◆ **TASK ITEM**
Scan the data for lines with "million" and report the count by itself.

====

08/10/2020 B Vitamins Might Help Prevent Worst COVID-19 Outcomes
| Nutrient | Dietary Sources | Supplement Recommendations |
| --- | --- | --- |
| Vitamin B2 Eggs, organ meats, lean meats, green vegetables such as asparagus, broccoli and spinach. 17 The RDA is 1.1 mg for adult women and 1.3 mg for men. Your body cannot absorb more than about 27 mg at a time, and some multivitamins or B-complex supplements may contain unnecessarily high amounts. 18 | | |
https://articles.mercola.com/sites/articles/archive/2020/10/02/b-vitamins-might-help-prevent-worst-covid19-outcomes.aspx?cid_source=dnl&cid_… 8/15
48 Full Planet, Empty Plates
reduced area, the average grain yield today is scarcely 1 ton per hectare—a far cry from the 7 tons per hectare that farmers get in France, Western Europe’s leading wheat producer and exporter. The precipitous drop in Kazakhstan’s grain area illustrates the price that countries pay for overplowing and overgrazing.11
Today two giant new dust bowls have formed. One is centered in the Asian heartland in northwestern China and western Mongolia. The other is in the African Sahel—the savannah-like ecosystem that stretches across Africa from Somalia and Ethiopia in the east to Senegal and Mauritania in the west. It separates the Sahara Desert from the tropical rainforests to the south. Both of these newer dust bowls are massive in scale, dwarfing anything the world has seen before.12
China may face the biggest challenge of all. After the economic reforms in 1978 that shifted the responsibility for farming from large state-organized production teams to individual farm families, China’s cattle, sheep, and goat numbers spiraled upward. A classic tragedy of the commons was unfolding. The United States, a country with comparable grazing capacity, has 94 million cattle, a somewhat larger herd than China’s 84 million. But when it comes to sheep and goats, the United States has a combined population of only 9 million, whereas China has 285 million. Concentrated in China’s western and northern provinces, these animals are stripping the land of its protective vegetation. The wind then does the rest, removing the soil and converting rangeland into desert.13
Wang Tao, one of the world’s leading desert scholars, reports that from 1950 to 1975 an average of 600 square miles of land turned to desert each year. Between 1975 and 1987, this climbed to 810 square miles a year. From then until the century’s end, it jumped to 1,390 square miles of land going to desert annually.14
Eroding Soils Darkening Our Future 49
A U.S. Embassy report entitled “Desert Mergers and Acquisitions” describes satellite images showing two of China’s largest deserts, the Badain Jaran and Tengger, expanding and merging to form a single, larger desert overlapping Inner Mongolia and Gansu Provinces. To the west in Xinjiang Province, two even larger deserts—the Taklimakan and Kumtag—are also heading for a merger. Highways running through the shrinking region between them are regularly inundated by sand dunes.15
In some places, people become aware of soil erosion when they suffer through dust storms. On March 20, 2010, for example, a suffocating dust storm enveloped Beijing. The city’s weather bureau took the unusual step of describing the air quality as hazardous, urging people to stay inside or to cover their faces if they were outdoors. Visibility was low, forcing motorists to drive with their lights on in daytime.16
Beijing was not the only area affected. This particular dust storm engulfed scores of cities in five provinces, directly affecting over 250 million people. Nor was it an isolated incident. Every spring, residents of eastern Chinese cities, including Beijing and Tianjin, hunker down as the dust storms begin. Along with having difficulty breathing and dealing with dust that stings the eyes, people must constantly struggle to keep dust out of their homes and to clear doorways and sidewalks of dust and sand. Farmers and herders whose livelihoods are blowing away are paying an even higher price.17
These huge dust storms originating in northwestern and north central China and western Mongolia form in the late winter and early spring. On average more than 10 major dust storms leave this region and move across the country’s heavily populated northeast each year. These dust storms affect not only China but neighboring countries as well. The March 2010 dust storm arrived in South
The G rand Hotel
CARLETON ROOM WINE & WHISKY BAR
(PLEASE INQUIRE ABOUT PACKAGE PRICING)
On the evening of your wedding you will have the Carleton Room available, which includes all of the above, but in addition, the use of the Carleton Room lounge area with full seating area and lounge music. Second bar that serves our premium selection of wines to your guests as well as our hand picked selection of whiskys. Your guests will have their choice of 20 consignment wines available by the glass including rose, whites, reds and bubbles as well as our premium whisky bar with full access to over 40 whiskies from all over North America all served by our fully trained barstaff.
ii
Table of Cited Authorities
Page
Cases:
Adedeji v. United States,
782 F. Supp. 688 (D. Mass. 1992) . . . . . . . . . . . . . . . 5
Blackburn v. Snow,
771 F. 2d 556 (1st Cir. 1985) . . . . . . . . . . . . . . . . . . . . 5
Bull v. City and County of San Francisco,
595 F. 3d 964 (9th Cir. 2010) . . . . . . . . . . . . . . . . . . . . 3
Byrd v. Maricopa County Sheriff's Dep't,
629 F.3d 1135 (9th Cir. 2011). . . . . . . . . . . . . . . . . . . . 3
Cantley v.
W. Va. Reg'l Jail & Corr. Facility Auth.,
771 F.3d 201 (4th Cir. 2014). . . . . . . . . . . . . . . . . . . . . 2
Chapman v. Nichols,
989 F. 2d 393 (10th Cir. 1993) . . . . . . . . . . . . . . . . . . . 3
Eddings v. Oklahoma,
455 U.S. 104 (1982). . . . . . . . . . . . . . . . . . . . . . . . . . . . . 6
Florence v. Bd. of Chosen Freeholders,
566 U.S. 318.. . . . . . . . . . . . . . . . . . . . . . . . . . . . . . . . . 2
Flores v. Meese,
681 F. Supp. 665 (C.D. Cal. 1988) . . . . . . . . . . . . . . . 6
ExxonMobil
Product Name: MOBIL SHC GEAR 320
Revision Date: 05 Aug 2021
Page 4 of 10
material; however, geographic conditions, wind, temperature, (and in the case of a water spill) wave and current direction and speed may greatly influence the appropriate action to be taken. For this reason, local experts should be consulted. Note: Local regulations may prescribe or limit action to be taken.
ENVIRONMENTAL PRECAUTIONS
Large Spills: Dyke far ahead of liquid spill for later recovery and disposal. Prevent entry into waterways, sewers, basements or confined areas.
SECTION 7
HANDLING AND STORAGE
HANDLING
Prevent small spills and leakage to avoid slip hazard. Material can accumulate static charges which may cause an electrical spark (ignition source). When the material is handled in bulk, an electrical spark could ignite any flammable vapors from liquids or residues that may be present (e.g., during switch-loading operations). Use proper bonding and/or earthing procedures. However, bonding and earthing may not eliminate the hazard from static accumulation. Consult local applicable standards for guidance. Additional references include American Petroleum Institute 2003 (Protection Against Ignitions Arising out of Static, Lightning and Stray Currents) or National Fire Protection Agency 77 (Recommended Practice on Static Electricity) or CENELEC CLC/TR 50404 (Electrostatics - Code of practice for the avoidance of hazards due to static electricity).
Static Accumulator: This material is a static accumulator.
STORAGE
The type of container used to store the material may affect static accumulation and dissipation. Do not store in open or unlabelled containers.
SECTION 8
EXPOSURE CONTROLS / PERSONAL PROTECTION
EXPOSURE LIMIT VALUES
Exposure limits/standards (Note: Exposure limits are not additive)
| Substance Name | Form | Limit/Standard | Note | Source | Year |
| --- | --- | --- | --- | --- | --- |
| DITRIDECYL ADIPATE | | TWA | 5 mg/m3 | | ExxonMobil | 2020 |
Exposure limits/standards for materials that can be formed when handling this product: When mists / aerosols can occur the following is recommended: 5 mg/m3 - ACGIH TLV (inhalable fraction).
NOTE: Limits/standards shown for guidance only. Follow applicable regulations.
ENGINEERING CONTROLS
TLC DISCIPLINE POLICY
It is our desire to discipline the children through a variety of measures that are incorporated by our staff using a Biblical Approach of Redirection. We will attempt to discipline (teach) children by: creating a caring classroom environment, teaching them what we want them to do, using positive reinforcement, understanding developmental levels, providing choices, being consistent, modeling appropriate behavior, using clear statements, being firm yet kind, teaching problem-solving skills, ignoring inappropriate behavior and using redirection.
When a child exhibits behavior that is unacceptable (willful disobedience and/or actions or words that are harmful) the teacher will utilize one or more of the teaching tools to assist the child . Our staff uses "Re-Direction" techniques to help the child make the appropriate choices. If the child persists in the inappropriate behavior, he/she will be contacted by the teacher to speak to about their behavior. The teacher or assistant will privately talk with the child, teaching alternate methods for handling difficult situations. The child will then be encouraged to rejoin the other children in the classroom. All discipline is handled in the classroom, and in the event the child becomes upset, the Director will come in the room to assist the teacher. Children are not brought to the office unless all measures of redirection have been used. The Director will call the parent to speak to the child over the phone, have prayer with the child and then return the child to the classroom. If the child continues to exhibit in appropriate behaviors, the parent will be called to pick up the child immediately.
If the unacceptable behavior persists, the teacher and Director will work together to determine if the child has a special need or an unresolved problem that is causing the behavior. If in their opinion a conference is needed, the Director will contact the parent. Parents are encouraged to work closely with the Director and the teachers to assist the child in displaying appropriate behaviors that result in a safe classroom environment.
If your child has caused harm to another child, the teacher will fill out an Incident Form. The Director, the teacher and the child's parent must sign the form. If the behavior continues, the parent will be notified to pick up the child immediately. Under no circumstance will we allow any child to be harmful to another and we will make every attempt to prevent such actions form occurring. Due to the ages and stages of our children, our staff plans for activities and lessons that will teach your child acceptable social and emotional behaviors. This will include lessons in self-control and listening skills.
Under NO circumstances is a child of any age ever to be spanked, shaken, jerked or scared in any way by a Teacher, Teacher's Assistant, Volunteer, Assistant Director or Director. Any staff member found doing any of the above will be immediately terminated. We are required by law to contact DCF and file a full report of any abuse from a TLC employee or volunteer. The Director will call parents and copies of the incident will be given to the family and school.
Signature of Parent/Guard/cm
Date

====

◆ **RESPONSE AREA**
2